This is Part 2 of a summary of business legislation introduced in 2019 but still awaiting action in 2020. Part I is posted here.
A dozen Ohio Chamber-backed bills have already passed one chamber and await final action in the other. Among these are bills to: protect consumers and businesses by prohibiting local governments from imposing a tax, fee or ban on disposable plastic bags and other containers; reduce from eight years to six the timeframe employers face liability for breach of a written contract; and increase penalties for those who physically damage or tamper with critical infrastructure projects, such as telecommunications networks, railroads, pipelines, electric generating facilities, and water sewer systems. Work on several of these 12 bills could be completed early in 2020.
Other key bills are still in their original chamber but also making progress. Most significant is HB 352, a longstanding Ohio Chamber policy objective that makes overdo and much-needed reforms to Ohio’s employment discrimination laws. HB 352 reforms our confusing and burdensome employment discrimination statutes so they better align with federal law and the laws of other states. Four attorneys that practice in this area and who are members of the Ohio Chamber’s Employment Law Committee testified in support of the bill in mid-November.

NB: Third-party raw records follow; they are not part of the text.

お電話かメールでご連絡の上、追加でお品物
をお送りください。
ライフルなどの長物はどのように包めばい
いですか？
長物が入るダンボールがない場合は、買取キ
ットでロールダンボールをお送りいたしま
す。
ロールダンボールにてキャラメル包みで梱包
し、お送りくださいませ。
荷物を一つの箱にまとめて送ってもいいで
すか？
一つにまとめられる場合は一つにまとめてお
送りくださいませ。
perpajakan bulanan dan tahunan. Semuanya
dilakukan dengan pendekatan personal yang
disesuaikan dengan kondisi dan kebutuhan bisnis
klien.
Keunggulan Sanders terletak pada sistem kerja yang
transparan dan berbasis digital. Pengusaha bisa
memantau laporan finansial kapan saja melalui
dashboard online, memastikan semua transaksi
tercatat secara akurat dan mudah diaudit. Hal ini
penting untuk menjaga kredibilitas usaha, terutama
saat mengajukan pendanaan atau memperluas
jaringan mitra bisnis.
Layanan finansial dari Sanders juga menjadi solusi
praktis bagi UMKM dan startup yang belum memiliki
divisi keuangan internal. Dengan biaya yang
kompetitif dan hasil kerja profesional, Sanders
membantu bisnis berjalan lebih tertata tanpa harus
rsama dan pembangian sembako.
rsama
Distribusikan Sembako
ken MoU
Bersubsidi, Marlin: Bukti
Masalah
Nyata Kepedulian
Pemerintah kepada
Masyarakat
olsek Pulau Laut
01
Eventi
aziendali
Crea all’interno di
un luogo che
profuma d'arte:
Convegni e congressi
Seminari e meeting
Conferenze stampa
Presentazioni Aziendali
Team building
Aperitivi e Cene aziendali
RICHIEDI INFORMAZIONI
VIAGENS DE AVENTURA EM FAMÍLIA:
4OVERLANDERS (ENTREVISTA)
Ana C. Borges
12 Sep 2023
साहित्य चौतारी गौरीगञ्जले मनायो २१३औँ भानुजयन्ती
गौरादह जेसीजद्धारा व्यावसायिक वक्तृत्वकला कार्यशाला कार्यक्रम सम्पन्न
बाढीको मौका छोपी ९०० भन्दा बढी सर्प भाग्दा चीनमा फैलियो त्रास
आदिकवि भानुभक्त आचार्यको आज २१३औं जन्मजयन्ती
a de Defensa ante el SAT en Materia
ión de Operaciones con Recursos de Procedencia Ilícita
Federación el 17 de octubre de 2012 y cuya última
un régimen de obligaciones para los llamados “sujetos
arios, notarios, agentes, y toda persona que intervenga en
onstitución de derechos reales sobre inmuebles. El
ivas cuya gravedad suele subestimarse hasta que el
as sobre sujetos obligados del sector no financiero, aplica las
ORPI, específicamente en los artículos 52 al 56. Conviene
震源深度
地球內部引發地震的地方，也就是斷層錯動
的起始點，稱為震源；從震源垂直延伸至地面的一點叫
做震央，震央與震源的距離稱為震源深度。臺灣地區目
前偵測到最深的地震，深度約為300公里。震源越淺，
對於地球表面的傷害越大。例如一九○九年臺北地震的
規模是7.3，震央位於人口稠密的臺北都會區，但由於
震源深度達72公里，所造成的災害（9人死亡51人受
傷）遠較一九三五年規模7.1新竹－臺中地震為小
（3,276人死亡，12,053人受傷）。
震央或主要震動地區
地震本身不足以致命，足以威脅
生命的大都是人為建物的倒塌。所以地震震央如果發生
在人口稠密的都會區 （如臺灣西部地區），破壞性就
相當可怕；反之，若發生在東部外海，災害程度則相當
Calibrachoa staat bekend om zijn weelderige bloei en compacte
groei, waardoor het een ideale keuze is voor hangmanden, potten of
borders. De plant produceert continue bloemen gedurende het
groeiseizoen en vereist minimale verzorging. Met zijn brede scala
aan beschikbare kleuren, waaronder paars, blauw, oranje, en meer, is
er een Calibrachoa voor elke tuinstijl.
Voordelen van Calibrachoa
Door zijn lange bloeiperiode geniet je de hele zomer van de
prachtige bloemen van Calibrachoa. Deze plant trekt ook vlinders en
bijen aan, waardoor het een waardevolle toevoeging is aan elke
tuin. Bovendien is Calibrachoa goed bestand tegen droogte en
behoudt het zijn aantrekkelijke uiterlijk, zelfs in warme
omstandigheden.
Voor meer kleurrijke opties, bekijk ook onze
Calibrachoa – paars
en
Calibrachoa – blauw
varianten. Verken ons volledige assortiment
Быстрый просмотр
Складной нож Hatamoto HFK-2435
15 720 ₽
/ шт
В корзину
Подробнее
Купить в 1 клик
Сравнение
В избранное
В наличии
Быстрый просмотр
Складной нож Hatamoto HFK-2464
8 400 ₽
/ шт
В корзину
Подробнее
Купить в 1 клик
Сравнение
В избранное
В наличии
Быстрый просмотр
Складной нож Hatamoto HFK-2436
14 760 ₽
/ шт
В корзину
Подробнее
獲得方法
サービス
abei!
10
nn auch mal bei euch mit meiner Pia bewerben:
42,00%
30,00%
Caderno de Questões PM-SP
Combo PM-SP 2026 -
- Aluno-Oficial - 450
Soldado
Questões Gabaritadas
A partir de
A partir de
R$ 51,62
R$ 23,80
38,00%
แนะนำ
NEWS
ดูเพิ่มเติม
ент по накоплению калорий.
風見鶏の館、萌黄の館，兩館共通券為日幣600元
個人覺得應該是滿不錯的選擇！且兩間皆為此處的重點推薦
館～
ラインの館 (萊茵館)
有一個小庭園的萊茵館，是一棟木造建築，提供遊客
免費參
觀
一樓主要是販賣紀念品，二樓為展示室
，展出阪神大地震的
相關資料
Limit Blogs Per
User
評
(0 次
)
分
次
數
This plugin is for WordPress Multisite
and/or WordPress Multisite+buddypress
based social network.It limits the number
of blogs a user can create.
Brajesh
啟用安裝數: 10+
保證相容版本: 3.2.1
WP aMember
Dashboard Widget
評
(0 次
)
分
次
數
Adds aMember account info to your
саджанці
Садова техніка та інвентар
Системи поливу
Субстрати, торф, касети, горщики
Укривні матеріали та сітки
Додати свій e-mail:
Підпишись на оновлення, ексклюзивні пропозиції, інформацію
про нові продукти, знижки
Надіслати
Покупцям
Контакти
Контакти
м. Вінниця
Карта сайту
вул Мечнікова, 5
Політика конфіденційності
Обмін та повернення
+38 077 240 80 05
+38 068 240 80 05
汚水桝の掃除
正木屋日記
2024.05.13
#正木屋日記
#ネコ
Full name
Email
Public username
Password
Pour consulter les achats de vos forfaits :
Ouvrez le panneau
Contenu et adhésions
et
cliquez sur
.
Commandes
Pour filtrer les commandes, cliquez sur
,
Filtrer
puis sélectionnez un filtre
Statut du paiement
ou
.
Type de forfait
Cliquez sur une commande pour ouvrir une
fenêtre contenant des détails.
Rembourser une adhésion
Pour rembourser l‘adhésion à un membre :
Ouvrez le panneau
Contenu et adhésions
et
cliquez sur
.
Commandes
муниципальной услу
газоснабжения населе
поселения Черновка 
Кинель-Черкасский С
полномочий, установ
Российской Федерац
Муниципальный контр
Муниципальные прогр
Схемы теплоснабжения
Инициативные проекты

Not a single organization or individual testified against it. This should mean HB 352 is ready for the House Civil Justice Committee to favorably report at its next hearing, likely in mid-January. Following that, it will await a vote by the full House.
More controversial is the issue of surprise medical bills. Many employers are concerned about the burden that surprise medical bills — those costly, unexpected bills patients get after they receive care from an out-of-network provider they reasonably assumed was in their network — create for their employees, and both the Senate and the House have bills to protect patients by ending surprise billing. However, their approaches are vastly different, and no clear path forward has yet emerged that could garner support in both chambers. The Ohio Chamber is supportive of taking patients out of the equation, but only if this can be done without creating a process that would lead to increased health insurance premiums for employers.
From a business perspective, the 2019 legislative year ended with much positive momentum, particularly when contrasted with the first half of the year. The challenge now will be carrying that positive momentum into 2020 and translating it into even more action – especially given that 2020 is an election year.
An election year often means a slowing of the legislative process, in part because incumbents seeking re-election want to be back home in their districts interacting with their constituents more than they want to be in Columbus working on public policy. With a St. Patrick’s Day primary and a scheduled mid-April Spring Break – not to mention the array of other issues with which the legislature is dealing, such as the capital budget, gun legislation, sports gaming, school vouchers, and drug sentencing reform – it is probably unreasonable to expect all of the Ohio Chamber-backed bills to get done before the legislature wraps up its pre-General Election work sometime in mid-June.
Nonetheless, when the New Year begins, you can count on the Ohio Chamber to continue to aggressively push lawmakers to make the issues discussed above a top priority.